I get why people find the "only the Catholic Church can interpret the Scripture" argument appealing. The general Protestant world is full of chaos, hucksters, and uncertainty. I get why people want the peace and confidence of being under the magisterium. But it's not real.
Again, I get it. I get the whole "I don't want to interpret the Bible for myself. I want those with knowledge and godly wisdom to give me the True and Only Answers." But there are three major problems with trusting Rome to give you what you desire:
1. You can't get around personal interpretation of the Bible, even if you outsource it to Rome. By embracing Rome, either you're saying "I've read the Bible for myself and have interpreted it in such a way to conclude that only Rome is allowed to interpret it."
Or you're saying "I have not read the Bible for myself, but I trust the Roman Church when they say that it says only they are allowed to interpret it."

Either way, amidst competing interpretations, you have picked one.
2. Rome has no unified interpretation of the Bible. Catholics like to claim that the RCC is not divided over doctrine like the Protestants. They all agree on official church teaching. Cool. Ask them which doctrines are official church teaching and which aren't.
Know what you'll find? Catholics don't agree on what Catholic teaching is. So, as a Catholic, what do you do from there? You pick whichever sub-group you agree with and claim that they're the guys who are right. In other words, the same things that Protestants do.
So, as anyone who's ever encountered Trads vs. Progressive Catholics on Twitter can tell you, Catholics are just as divided as Protestants.

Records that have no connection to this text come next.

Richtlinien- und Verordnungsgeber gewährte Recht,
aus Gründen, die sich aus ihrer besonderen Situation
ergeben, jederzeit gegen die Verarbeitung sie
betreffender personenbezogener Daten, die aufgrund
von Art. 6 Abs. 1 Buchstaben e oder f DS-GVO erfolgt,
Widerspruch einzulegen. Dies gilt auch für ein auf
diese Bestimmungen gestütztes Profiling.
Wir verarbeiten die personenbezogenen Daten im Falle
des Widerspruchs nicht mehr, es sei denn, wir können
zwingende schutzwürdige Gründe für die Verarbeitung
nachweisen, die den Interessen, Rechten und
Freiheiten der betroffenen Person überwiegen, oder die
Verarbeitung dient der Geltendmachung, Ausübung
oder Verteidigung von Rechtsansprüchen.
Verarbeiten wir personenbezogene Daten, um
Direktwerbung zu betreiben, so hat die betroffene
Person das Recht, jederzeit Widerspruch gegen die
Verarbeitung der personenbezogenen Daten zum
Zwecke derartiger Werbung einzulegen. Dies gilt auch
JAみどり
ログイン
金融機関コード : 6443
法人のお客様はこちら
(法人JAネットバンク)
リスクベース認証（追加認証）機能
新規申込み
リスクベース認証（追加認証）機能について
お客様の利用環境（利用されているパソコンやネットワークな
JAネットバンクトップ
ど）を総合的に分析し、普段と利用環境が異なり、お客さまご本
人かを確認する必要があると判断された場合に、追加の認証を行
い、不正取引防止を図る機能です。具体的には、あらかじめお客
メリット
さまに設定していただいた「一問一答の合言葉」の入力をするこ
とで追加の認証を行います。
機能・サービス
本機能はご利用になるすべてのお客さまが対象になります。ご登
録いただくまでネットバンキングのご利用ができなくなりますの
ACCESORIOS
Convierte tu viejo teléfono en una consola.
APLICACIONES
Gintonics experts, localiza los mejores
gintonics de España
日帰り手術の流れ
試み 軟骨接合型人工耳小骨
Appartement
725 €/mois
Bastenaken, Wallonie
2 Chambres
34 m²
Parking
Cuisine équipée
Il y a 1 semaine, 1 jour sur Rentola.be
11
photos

They just stuff their divisions behind submission to the pope and then pretend that they don't exist.
3. The "we have the magisterium" argument gets weaker every time you have to cite it. So here's the thing: As the resurrection of Jesus proves, there is a God who knows us loves us and wants us to know Him and love Him in return.
Likewise, the entire point of the Scriptures is that this God who wants you to love Him and know Him speaks to you. Isn't it reasonable, therefore, to assume that He speaks to you clearly? That He means the things He says?
Again, I get it. The Bible can often be confusing, certainly. You have to know it fairly well to get a handle on much of what it teaches. So I get why you'd want to defer to someone else.
But, in practice, the Catholic Church tells you that God hasn't spoken to you clearly in His Word, and that you need them to understand, for example, that "man is justified by faith apart from works of the law" means the opposite of what it says.
It tells you that you need them to understand that "you are Peter and on this rock, I will build my church" means "I am establishing a political/ecclesial office that will not manifest for several centuries but when it does, everybody in the world will have to obey that office...
and you will also have the authority to speak infallibly, so everyone has to obey that too, but there's not really a unified consensus about when you speak infallibly."
It would be one thing if the RCC only claimed its "interpretive community" powers on passages that were a bit ambiguous and needed a little clarity. But to argue that Paul always means the opposite of what he says when he describes how salvation works...
or that, by divine right, the Pope has authority in both the sacred and the secular realm because the disciples had two swords with them before Christ's betrayal...Come on, man.
So it's pretty obvious, from both history and the Scriptures, that the whole "only we can interpret the Bible" thing is not a doctrine designed by God to give comfort and clarity to those whose sin is preventing them from understanding His word clearly.
Rather, it's a doctrine invented by men to muddy God's clear word in an attempt to defend an institution that refuses to return to the form of its institution.
So, in summary, I get the appeal of Roman Catholic unity. But it's a mirage. And there's far greater peace and treasure to be found clinging to the pure Gospel of justification by grace through faith alone--icky as those Lutheran waters may be.